Finora, gli studi in materia e le misure di contenimento dell’inquinamento e delle sue conseguenze hanno avuto il limite di tener conto solo delle emissioni locali.
Mentre crescono le prove scientifiche della dannosità indicano che gli effetti del particolato possono produrre anche a distanze enormi, a causa della circolazione atmosferica. A ciò, come già accennato, si aggiunge come concausa alla globalizzazione dell’inquinamento la pratica del commercio, che prevede la produzione di beni realizzati in una regione del mondo per essere poi consumati in un’altra.

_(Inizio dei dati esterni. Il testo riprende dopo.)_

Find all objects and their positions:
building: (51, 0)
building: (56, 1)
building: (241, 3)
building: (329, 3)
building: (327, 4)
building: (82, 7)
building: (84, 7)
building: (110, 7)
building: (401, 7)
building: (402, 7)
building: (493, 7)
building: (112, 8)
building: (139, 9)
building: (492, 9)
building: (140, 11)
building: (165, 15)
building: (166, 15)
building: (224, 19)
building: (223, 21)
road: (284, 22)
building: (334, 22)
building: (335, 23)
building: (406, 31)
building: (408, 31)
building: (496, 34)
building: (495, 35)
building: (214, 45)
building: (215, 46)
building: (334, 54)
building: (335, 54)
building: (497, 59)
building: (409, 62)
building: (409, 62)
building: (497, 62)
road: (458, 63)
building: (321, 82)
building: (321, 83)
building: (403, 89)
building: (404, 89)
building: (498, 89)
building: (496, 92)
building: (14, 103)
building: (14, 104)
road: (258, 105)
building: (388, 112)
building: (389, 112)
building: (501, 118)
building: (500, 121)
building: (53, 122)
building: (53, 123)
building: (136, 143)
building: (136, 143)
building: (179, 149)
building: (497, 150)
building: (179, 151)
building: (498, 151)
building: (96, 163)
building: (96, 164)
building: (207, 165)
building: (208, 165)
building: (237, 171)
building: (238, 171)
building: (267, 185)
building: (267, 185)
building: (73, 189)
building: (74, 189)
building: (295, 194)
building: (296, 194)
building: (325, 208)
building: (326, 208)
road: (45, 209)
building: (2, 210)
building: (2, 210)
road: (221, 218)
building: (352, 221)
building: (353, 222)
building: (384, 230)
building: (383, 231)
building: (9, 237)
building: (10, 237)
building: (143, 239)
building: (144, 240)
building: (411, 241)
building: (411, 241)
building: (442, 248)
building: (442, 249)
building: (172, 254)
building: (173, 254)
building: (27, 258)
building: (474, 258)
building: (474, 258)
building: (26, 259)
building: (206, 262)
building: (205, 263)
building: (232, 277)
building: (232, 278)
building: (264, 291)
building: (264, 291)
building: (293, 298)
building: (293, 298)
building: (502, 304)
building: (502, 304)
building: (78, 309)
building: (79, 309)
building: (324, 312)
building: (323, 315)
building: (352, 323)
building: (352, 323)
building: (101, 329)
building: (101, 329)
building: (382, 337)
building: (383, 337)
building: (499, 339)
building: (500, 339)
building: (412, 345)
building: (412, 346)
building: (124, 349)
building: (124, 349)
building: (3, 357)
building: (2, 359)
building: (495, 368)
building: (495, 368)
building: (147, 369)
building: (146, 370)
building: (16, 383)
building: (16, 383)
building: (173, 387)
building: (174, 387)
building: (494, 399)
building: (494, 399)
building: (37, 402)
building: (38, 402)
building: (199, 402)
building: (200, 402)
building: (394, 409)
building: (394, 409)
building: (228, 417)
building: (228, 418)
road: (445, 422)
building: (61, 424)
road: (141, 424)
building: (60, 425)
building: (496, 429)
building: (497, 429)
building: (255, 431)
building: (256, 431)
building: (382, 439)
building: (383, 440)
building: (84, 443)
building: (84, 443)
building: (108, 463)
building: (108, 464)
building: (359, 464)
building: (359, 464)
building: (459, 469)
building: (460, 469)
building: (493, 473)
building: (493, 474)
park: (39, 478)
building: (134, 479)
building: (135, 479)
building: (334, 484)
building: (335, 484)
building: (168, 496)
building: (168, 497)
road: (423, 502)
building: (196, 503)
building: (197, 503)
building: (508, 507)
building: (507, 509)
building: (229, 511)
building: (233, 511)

L’ampio studio di Qiang Zhang e colleghi ha indagato per la prima volta il problema su scala globale, analizzando in ben 228 Paesi gli effetti sanitari della produzione di PM 2,5. Secondo i dati da loro raccolti, ad esempio, l’inquinamento da PM 2,5 prodotto in Cina nel 2007 è correlato a ben 64.800 morti premature in altre parti del mondo (3.100 delle quali in Europa occidentale e negli Stati Uniti). Ma risulta anche che il consumo di beni in Europa occidentale e Stati Uniti sia stato in qualche modo causa di più di 108.600 morti premature in Cina. Purtroppo, sono proprio le emissioni inquinanti della Cina ad occupare il primo posto nella triste classifica dei Paesi più nocivi: esse hanno causato un numero di morti premature più che doppio rispetto a quelle di qualunque altro paese, seguite da quelle dell’India e del resto dell’Asia.
Cosa dobbiamo ancora attendere, prima di decidere di invertire rotta e fermare questa follia autodistruttiva?